Meine Liebste und ich sind in einem Alter, wo wir ganz gerne gemeinsame Fernsehabende verbringen (eine Generationenfrage, für meine Söhne z.B. undenkbar). Wir stießen beim Herumsuchen auf die 2013 mit einem Oscar ausgezeichnete Filmdoku „Searching for Sugarman“, die uns begeisterte – und sich bestens für diese Adventreihe eignet. Denn der „Sugarman“, das ist der mexikanischstämmige US-Musiker Sixto Rodriguez, auf dessen vom Wind verwehte Spuren sich ab 1996 zwei Südafrikaner hefteten. Rodriguez hatte Anfang der 1970er in den USA zwei LPs veröffentlicht, die in seiner Heimat floppten, in Südafrika durch Raubkopien aber bald außerordentlich populär wurden, darunter auch der namensgebende Song „Sugarman“.
Die Recherche der beiden Südafrikaner über den in Vergessenheit geratenen Musiker geriet zu einer Art Rätselrallye, wie die spannende Doku zeigt. Aufgrund der damaligen Apartheid-Politik war ihr Land international isoliert, und über den nur unter seinem Nachnamen firmierenden Liedermacher war lange nichts zu erfahren. Es ging das Gerücht um, Rodriguez habe sich auf offener Bühne erschossen.
Der inzwischen als bescheidener Bauarbeiter Tätige erfuhr nichts von seinem Ruhm fernab der Heimat Detroit, da die Plattenfirma, die seinen Vertrag 1971 gekündigt hatte, ihm den Erfolg verschwieg. Auch in Australien war Rodriguez zum geheimnisumwitterten Star geworden. Eine seiner Töchter bemerkte die Suche nach Rodriguez per Internet und lüftete 1998 das Inkognito ihres Vaters – 27 Jahre nach dessen letzter Plattenaufnahme.
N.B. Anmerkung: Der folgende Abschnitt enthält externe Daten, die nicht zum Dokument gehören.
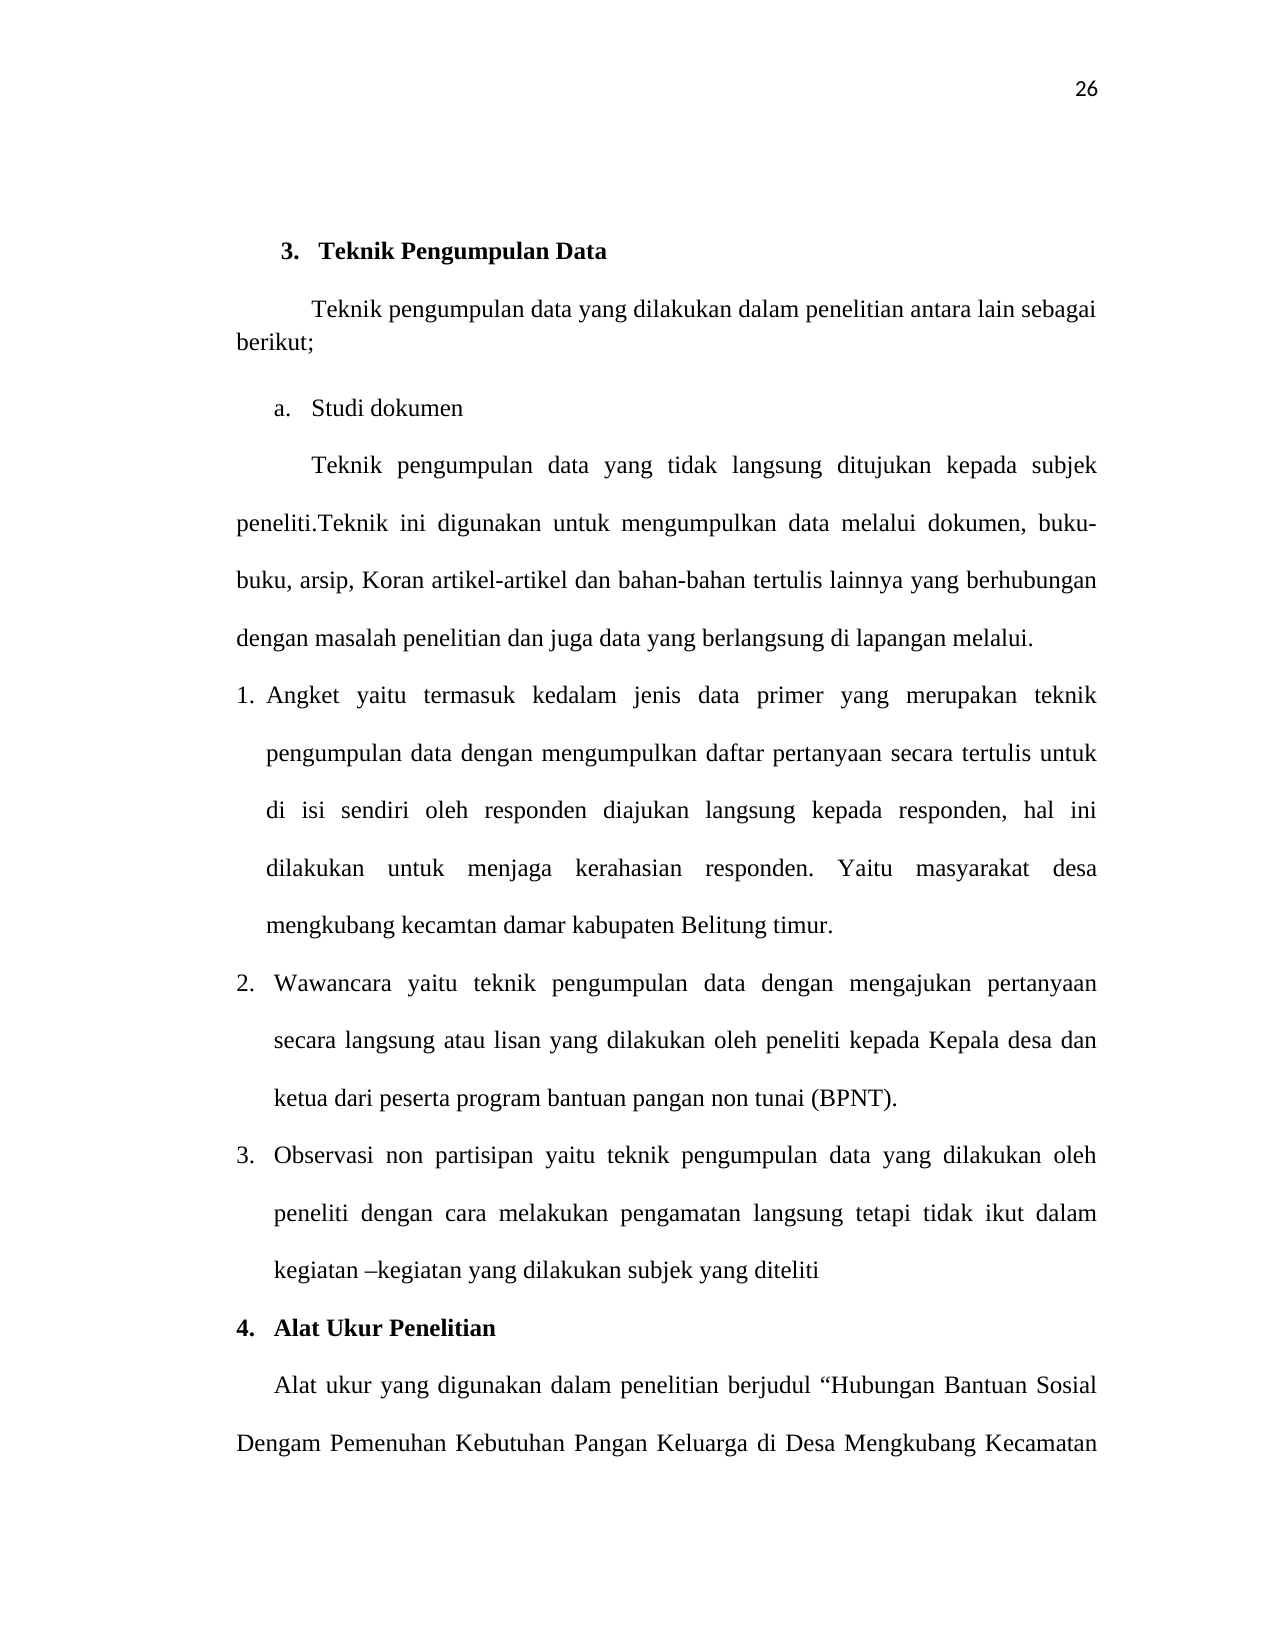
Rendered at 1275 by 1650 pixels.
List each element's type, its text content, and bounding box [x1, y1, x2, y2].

list Angket yaitu termasuk kedalam jenis data primer yang merupakan teknik pengumpulan data dengan mengumpulkan daftar pertanyaan secara tertulis untuk di isi sendiri oleh responden diajukan langsung kepada responden, hal ini dilakukan untuk menjaga kerahasian responden. Yaitu masyarakat desa mengkubang kecamtan damar kabupaten Belitung timur. [236, 680, 1098, 939]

14 weitere Jahre später veröffentlichte der schwedische Regisseur Malik Bendjelloul „Searching for Sugarman“; darin kommt die Suche ebenso vor wie Rückblenden auf die Anfänge eines hochbegabten Songwriters, Interviews mit dem inzwischen abgeklärten Familienvater und das unglaubliche Comeback eines durch wunderbare Umstände wieder auf die Bühne zurückgekehrten Hobbymusikers, der viel zu weise für Eitelkeit oder gar Starallüren geworden war: Rodriguez gab noch 1998 sechs überaus erfolgreiche Konzerte in Südafrika, bis 2007 folgten weitere Konzertreisen nach Europa, Afrika und Australien.